Israel Daylight Saving Time - Updates for 2018
Summer & Winter
Hebrew:שעון קיץ ושעון חורף
In Israel, daylight saving time (DST) or Summer Time commences on the Friday before the last Sunday of March when clocks are advanced by one hour. Daylight saving time comes to an end on the last Sunday of October, when clocks are set back, by one hour. This is known as Winter Time.
Up until 2013, the exact dates of the DST period was established annually according to the Jewish calendar and High Festival dates. Much haggling between the various political parties went on until a decision was finally made.
In 2012 a bill was passed to the effect that the daylight saving hours would be extended and standardized. Israel Daylight Saving is now set to begin on the Friday before the last Sunday of March, and ends on the last Sunday of October.
|Year||Summer Time Begins||Summer Time Ends|
|2014||March 28||October 26|
|2015||March 27||October 27|
|2016||March 25||October 30|
|2017||March 24||October 29|
|2018||March 23||October 28|
|2019||March 29||October 27|
|2020||March 27||October 25|
There are now a total of between 212 - 219 daylight saving days per year in Israel.
Did you know?
- Thunder Bay in Ontario, Canada was the first location to use DST in 1908.

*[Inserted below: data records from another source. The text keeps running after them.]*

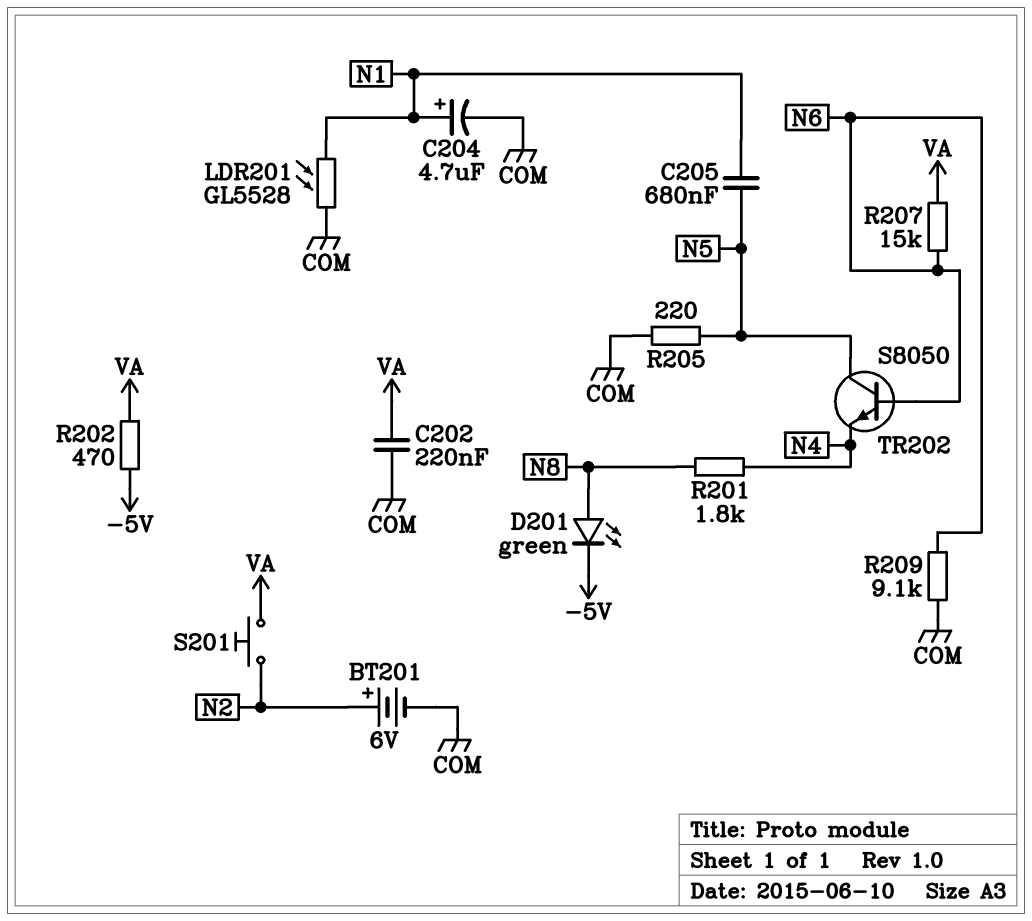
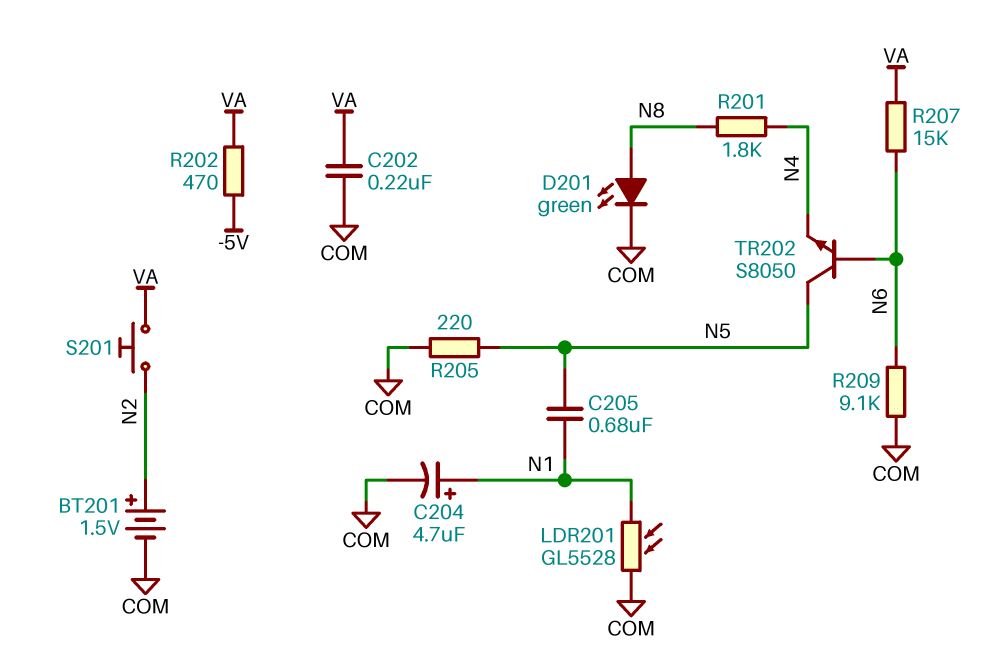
BT201: 6V (plus N2, minus COM) -> 1.5V (plus N2, minus COM)
D201: LED green (A N8, K -5V) -> LED green (A N8, K COM)

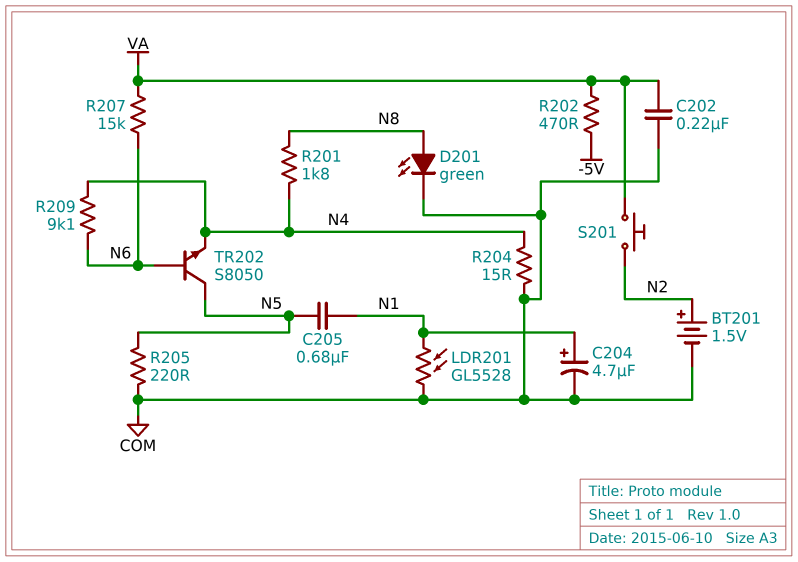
R204: none -> 15 (COM, N4)
R209: 9.1k (COM, N6) -> 9.1k (N4, N6)

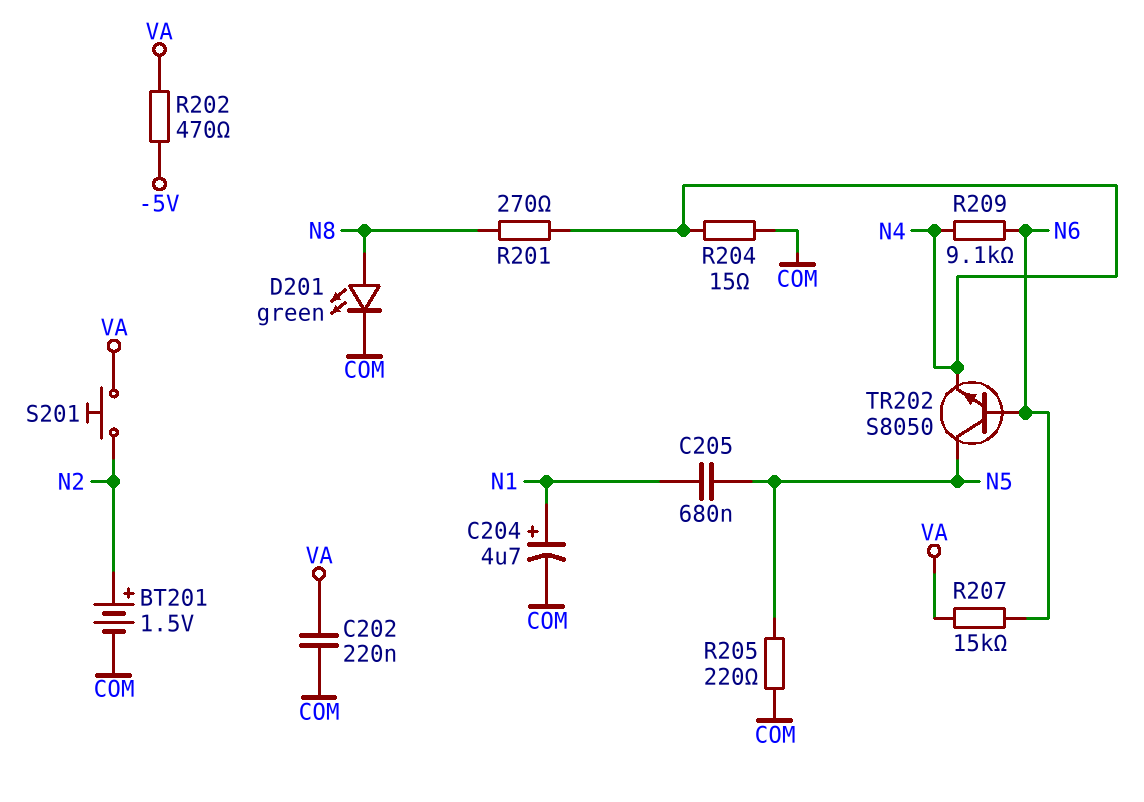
LDR201: GL5528 (COM, N1) -> none
R201: 1.8k (N4, N8) -> 270 (N4, N8)

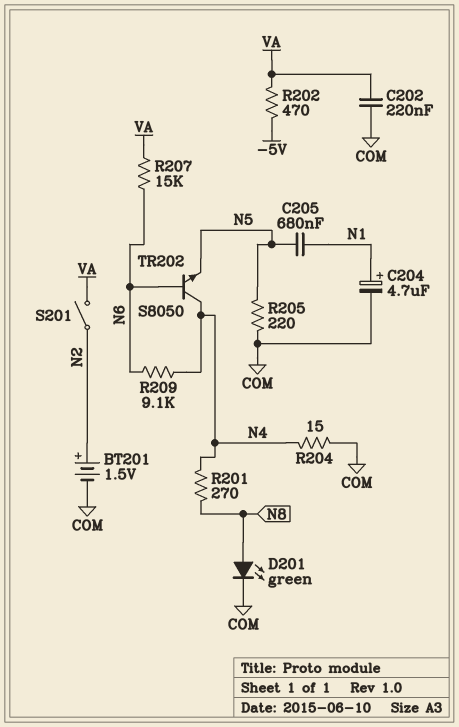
S201: button (N2, VA) -> switch (N2, VA)
TR202: NPN S8050 (B N6, C N5, E N4) -> NPN S8050 (B N6, C N4, E N5)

- Germany was the first country to introduce DST; clocks were advanced by 1 hour on April 30, 1916. The rationale was to minimize the use of artificial lighting in order to save fuel for the war effort during World War I. The idea was quickly followed by many of the European countries. However, they reverted back to standard time after World War I. It wasn't until World War II that DST made its return in most of Europe and in Israel.